▶ **WHAT IS REQUIRED**
You are asked to copy the entire listing exactly, apart from its pictures.

▶ **RECORDS SUPPLIED**
>>>
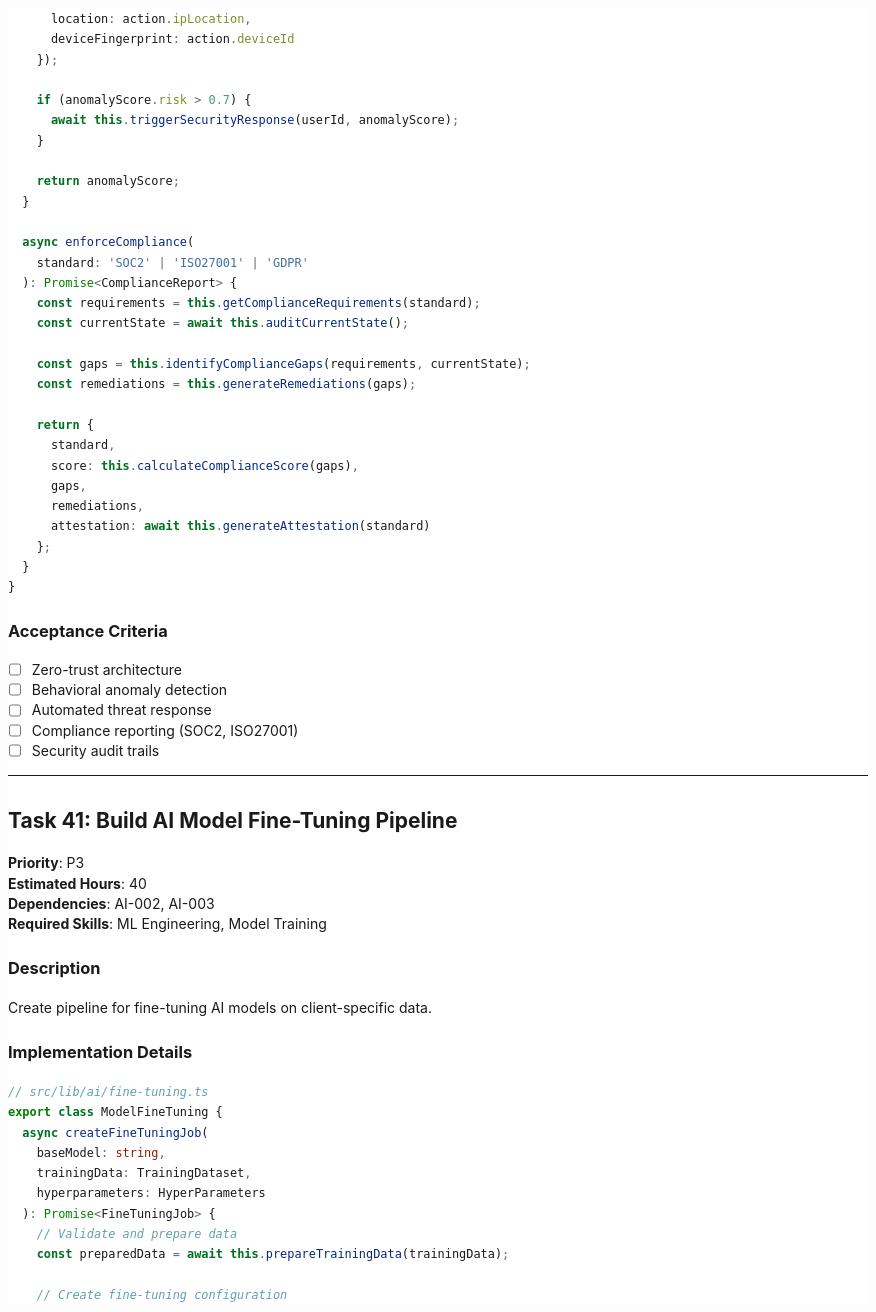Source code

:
 ```typescript
      location: action.ipLocation,
      deviceFingerprint: action.deviceId
    });
    
    if (anomalyScore.risk > 0.7) {
      await this.triggerSecurityResponse(userId, anomalyScore);
    }
    
    return anomalyScore;
  }

  async enforceCompliance(
    standard: 'SOC2' | 'ISO27001' | 'GDPR'
  ): Promise<ComplianceReport> {
    const requirements = this.getComplianceRequirements(standard);
    const currentState = await this.auditCurrentState();
    
    const gaps = this.identifyComplianceGaps(requirements, currentState);
    const remediations = this.generateRemediations(gaps);
    
    return {
      standard,
      score: this.calculateComplianceScore(gaps),
      gaps,
      remediations,
      attestation: await this.generateAttestation(standard)
    };
  }
}
```

### Acceptance Criteria
- [ ] Zero-trust architecture
- [ ] Behavioral anomaly detection
- [ ] Automated threat response
- [ ] Compliance reporting (SOC2, ISO27001)
- [ ] Security audit trails

---

## Task 41: Build AI Model Fine-Tuning Pipeline
**Priority**: P3  
**Estimated Hours**: 40  
**Dependencies**: AI-002, AI-003  
**Required Skills**: ML Engineering, Model Training

### Description
Create pipeline for fine-tuning AI models on client-specific data.

### Implementation Details
```typescript
// src/lib/ai/fine-tuning.ts
export class ModelFineTuning {
  async createFineTuningJob(
    baseModel: string,
    trainingData: TrainingDataset,
    hyperparameters: HyperParameters
  ): Promise<FineTuningJob> {
    // Validate and prepare data
    const preparedData = await this.prepareTrainingData(trainingData);
    
    // Create fine-tuning configuration
```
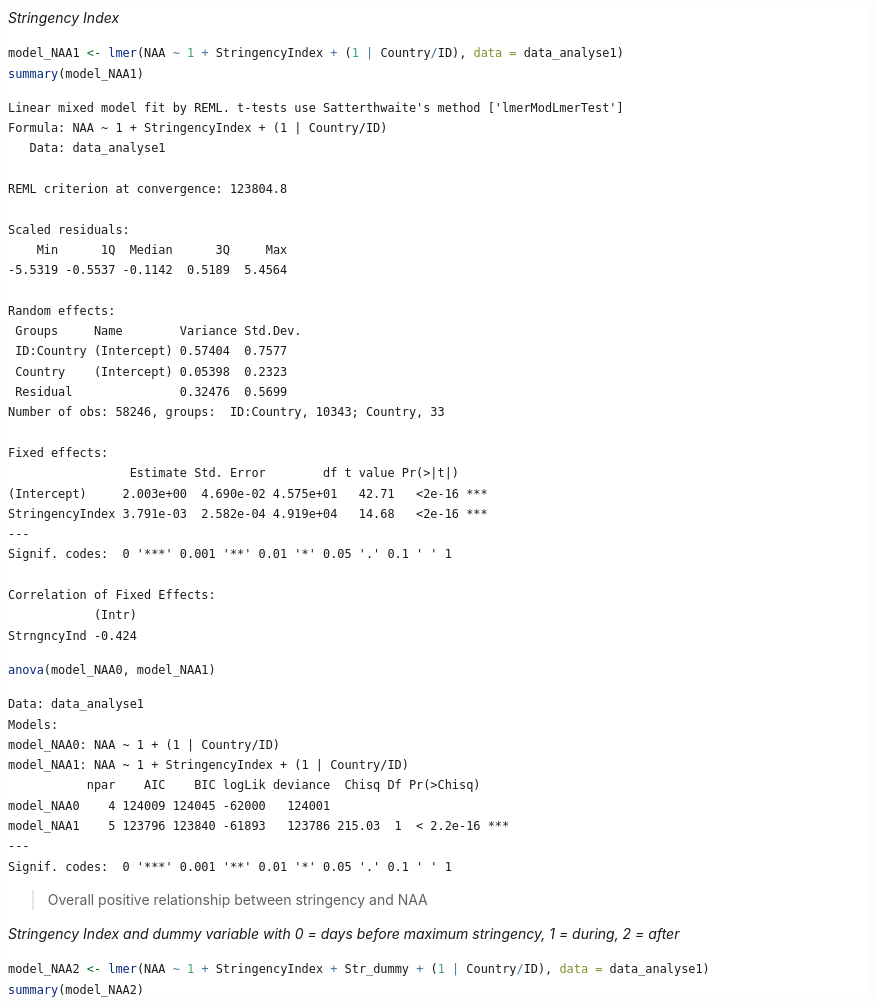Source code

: *Stringency
Index*

``` r
model_NAA1 <- lmer(NAA ~ 1 + StringencyIndex + (1 | Country/ID), data = data_analyse1)
summary(model_NAA1)
```

    Linear mixed model fit by REML. t-tests use Satterthwaite's method ['lmerModLmerTest']
    Formula: NAA ~ 1 + StringencyIndex + (1 | Country/ID)
       Data: data_analyse1
    
    REML criterion at convergence: 123804.8
    
    Scaled residuals: 
        Min      1Q  Median      3Q     Max 
    -5.5319 -0.5537 -0.1142  0.5189  5.4564 
    
    Random effects:
     Groups     Name        Variance Std.Dev.
     ID:Country (Intercept) 0.57404  0.7577  
     Country    (Intercept) 0.05398  0.2323  
     Residual               0.32476  0.5699  
    Number of obs: 58246, groups:  ID:Country, 10343; Country, 33
    
    Fixed effects:
                     Estimate Std. Error        df t value Pr(>|t|)    
    (Intercept)     2.003e+00  4.690e-02 4.575e+01   42.71   <2e-16 ***
    StringencyIndex 3.791e-03  2.582e-04 4.919e+04   14.68   <2e-16 ***
    ---
    Signif. codes:  0 '***' 0.001 '**' 0.01 '*' 0.05 '.' 0.1 ' ' 1
    
    Correlation of Fixed Effects:
                (Intr)
    StrngncyInd -0.424

``` r
anova(model_NAA0, model_NAA1)
```

    Data: data_analyse1
    Models:
    model_NAA0: NAA ~ 1 + (1 | Country/ID)
    model_NAA1: NAA ~ 1 + StringencyIndex + (1 | Country/ID)
               npar    AIC    BIC logLik deviance  Chisq Df Pr(>Chisq)    
    model_NAA0    4 124009 124045 -62000   124001                         
    model_NAA1    5 123796 123840 -61893   123786 215.03  1  < 2.2e-16 ***
    ---
    Signif. codes:  0 '***' 0.001 '**' 0.01 '*' 0.05 '.' 0.1 ' ' 1

> Overall positive relationship between stringency and NAA

*Stringency Index and dummy variable with 0 = days before maximum
stringency, 1 = during, 2 =
after*

``` r
model_NAA2 <- lmer(NAA ~ 1 + StringencyIndex + Str_dummy + (1 | Country/ID), data = data_analyse1)
summary(model_NAA2)
```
<<<
▶ **RESPONSE TO THE EXERCISE**
Source code

:
 ```typescript
      location: action.ipLocation,
      deviceFingerprint: action.deviceId
    });
    
    if (anomalyScore.risk > 0.7) {
      await this.triggerSecurityResponse(userId, anomalyScore);
    }
    
    return anomalyScore;
  }

  async enforceCompliance(
    standard: 'SOC2' | 'ISO27001' | 'GDPR'
  ): Promise<ComplianceReport> {
    const requirements = this.getComplianceRequirements(standard);
    const currentState = await this.auditCurrentState();
    
    const gaps = this.identifyComplianceGaps(requirements, currentState);
    const remediations = this.generateRemediations(gaps);
    
    return {
      standard,
      score: this.calculateComplianceScore(gaps),
      gaps,
      remediations,
      attestation: await this.generateAttestation(standard)
    };
  }
}
```

### Acceptance Criteria
- [ ] Zero-trust architecture
- [ ] Behavioral anomaly detection
- [ ] Automated threat response
- [ ] Compliance reporting (SOC2, ISO27001)
- [ ] Security audit trails

---

## Task 41: Build AI Model Fine-Tuning Pipeline
**Priority**: P3  
**Estimated Hours**: 40  
**Dependencies**: AI-002, AI-003  
**Required Skills**: ML Engineering, Model Training

### Description
Create pipeline for fine-tuning AI models on client-specific data.

### Implementation Details
```typescript
// src/lib/ai/fine-tuning.ts
export class ModelFineTuning {
  async createFineTuningJob(
    baseModel: string,
    trainingData: TrainingDataset,
    hyperparameters: HyperParameters
  ): Promise<FineTuningJob> {
    // Validate and prepare data
    const preparedData = await this.prepareTrainingData(trainingData);
    
    // Create fine-tuning configuration
```
Source code

: *Stringency
Index*

``` r
model_NAA1 <- lmer(NAA ~ 1 + StringencyIndex + (1 | Country/ID), data = data_analyse1)
summary(model_NAA1)
```

    Linear mixed model fit by REML. t-tests use Satterthwaite's method ['lmerModLmerTest']
    Formula: NAA ~ 1 + StringencyIndex + (1 | Country/ID)
       Data: data_analyse1
    
    REML criterion at convergence: 123804.8
    
    Scaled residuals: 
        Min      1Q  Median      3Q     Max 
    -5.5319 -0.5537 -0.1142  0.5189  5.4564 
    
    Random effects:
     Groups     Name        Variance Std.Dev.
     ID:Country (Intercept) 0.57404  0.7577  
     Country    (Intercept) 0.05398  0.2323  
     Residual               0.32476  0.5699  
    Number of obs: 58246, groups:  ID:Country, 10343; Country, 33
    
    Fixed effects:
                     Estimate Std. Error        df t value Pr(>|t|)    
    (Intercept)     2.003e+00  4.690e-02 4.575e+01   42.71   <2e-16 ***
    StringencyIndex 3.791e-03  2.582e-04 4.919e+04   14.68   <2e-16 ***
    ---
    Signif. codes:  0 '***' 0.001 '**' 0.01 '*' 0.05 '.' 0.1 ' ' 1
    
    Correlation of Fixed Effects:
                (Intr)
    StrngncyInd -0.424

``` r
anova(model_NAA0, model_NAA1)
```

    Data: data_analyse1
    Models:
    model_NAA0: NAA ~ 1 + (1 | Country/ID)
    model_NAA1: NAA ~ 1 + StringencyIndex + (1 | Country/ID)
               npar    AIC    BIC logLik deviance  Chisq Df Pr(>Chisq)    
    model_NAA0    4 124009 124045 -62000   124001                         
    model_NAA1    5 123796 123840 -61893   123786 215.03  1  < 2.2e-16 ***
    ---
    Signif. codes:  0 '***' 0.001 '**' 0.01 '*' 0.05 '.' 0.1 ' ' 1

> Overall positive relationship between stringency and NAA

*Stringency Index and dummy variable with 0 = days before maximum
stringency, 1 = during, 2 =
after*

``` r
model_NAA2 <- lmer(NAA ~ 1 + StringencyIndex + Str_dummy + (1 | Country/ID), data = data_analyse1)
summary(model_NAA2)
```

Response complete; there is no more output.